MX Lab, http://www.mxlab.eu, started to intercept a new trojan distribution campaign by email that is masked as a message from Intuit QuickBooks with the subjects like:
INTUIT Important Notification
INTUIT QB Security Warning
INTUIT Please Notify!
INTUIT Security Warning
INTUIT Supported Browsers
Intuit QuickBooks Online: Supported Browsers
This email is send from the spoofed addresses similar to “QuickBooks Online <email@example.com>”, “QuickBooks <firstname.lastname@example.org>” or “Intuit Security Center <email@example.com>” and has the following body:
As of November 5th, 2015, we will be updating the browsers we support. We encourage you to upgrade to the latest version for the best online experience. Please proceed the following link, download and install the security update for all supported browsers to be on top with INTUIT online security!

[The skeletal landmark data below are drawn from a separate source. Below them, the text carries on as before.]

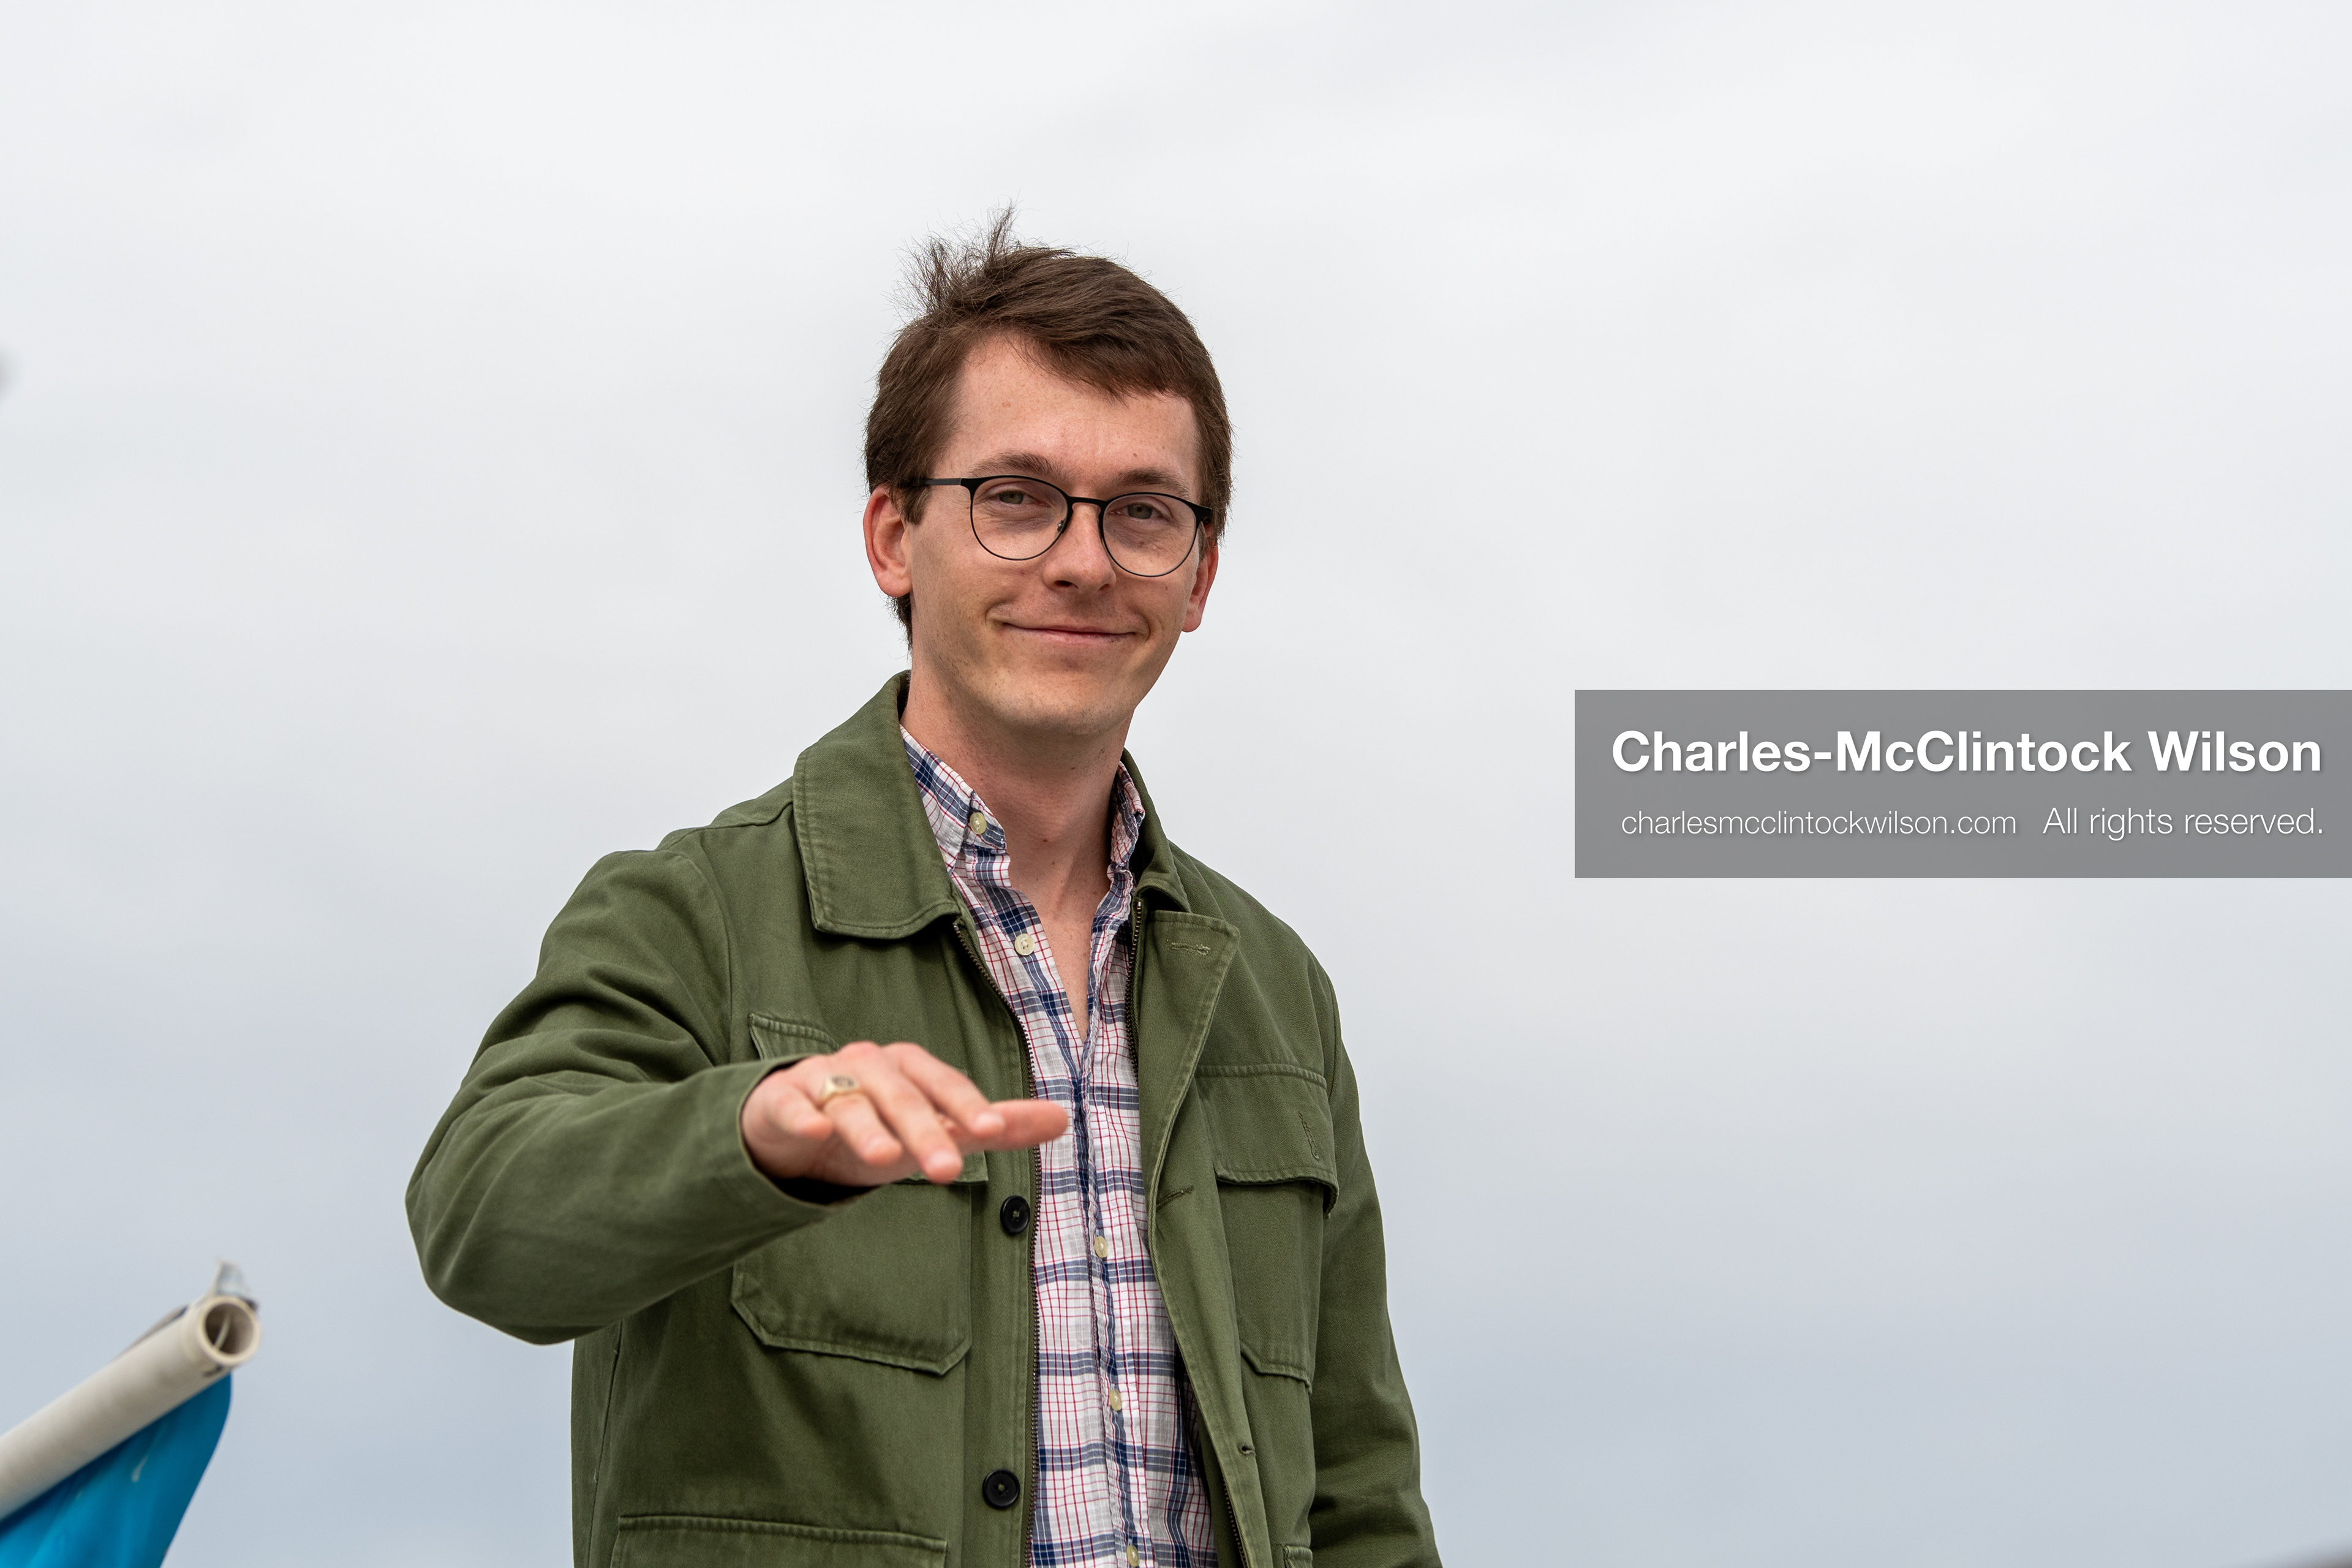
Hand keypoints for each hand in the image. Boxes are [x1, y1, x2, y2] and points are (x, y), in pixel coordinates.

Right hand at [740, 1040, 1067, 1186]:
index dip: (967, 1107)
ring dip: (867, 1126)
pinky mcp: (781, 1099)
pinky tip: (814, 1130)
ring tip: (886, 1157)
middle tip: (948, 1170)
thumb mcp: (936, 1129)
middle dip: (925, 1131)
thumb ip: (997, 1127)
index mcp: (910, 1068)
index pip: (944, 1085)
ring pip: (848, 1100)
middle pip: (901, 1097)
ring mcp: (823, 1078)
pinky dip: (802, 1114)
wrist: (794, 1128)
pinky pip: (790, 1103)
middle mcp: (869, 1065)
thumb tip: (1063, 1119)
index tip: (992, 1132)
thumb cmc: (879, 1126)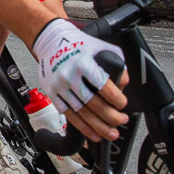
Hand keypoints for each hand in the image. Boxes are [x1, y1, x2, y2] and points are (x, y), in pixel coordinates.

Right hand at [33, 18, 128, 142]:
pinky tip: (92, 133)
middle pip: (94, 104)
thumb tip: (123, 85)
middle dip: (111, 117)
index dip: (117, 100)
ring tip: (110, 133)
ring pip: (81, 114)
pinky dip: (82, 127)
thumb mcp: (102, 47)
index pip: (105, 88)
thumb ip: (117, 65)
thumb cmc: (78, 44)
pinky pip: (68, 115)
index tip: (123, 104)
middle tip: (121, 120)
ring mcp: (60, 86)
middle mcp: (70, 76)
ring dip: (98, 127)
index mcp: (84, 64)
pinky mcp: (52, 93)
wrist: (51, 40)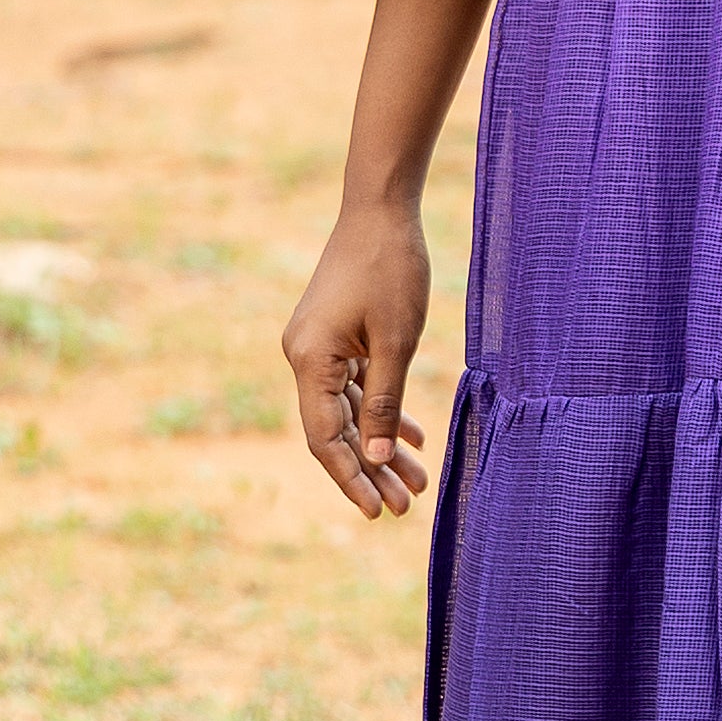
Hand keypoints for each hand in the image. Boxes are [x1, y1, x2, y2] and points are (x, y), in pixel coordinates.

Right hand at [282, 199, 433, 518]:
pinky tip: (412, 437)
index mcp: (309, 360)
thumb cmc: (391, 269)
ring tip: (417, 481)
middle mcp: (304, 357)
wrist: (381, 209)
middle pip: (336, 430)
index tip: (379, 512)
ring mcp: (317, 347)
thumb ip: (384, 402)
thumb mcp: (397, 341)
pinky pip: (355, 386)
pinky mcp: (334, 336)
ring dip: (381, 444)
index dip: (352, 478)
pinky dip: (381, 409)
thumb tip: (375, 460)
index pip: (326, 438)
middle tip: (406, 506)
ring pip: (349, 411)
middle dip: (371, 470)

InTuIT. | simplify the business of life
2015 Intuit Inc. All rights reserved. Intuit and QuickBooks are registered trademarks of Intuit Inc. Terms and conditions, features, support, pricing, and service options subject to change without notice.
The text “proceed the following link” has an URL that leads to various hosts like:
Once this URL is followed – which is not recommended to do, the browser will open and update page for the browser or the plug in Adobe Flash, based on the browser you are using.
URL Session: hxxp://www.mozilla.org.session-447b23b1cd40e6eef13dbde20e5f4754.updates.intuitinstruments.com/en-US/firefox/update/
Downloaded file: FirefoxUpdate.exe
URL session: hxxp://get.adobe.com.session-5a47c91951b0eff53883efceca4ffca8.updates.intuitdataserver.com/flashplayer/
Downloaded file: FlashPlayerUpdate.exe
The files FirefoxUpdate.exe and FlashPlayerUpdate.exe are identical and 639 kB large.
At the time of writing, 2 of the 55 AV engines did detect the trojan at Virus Total as Trojan.A19773F50 or HEUR/QVM03.0.Malware.Gen.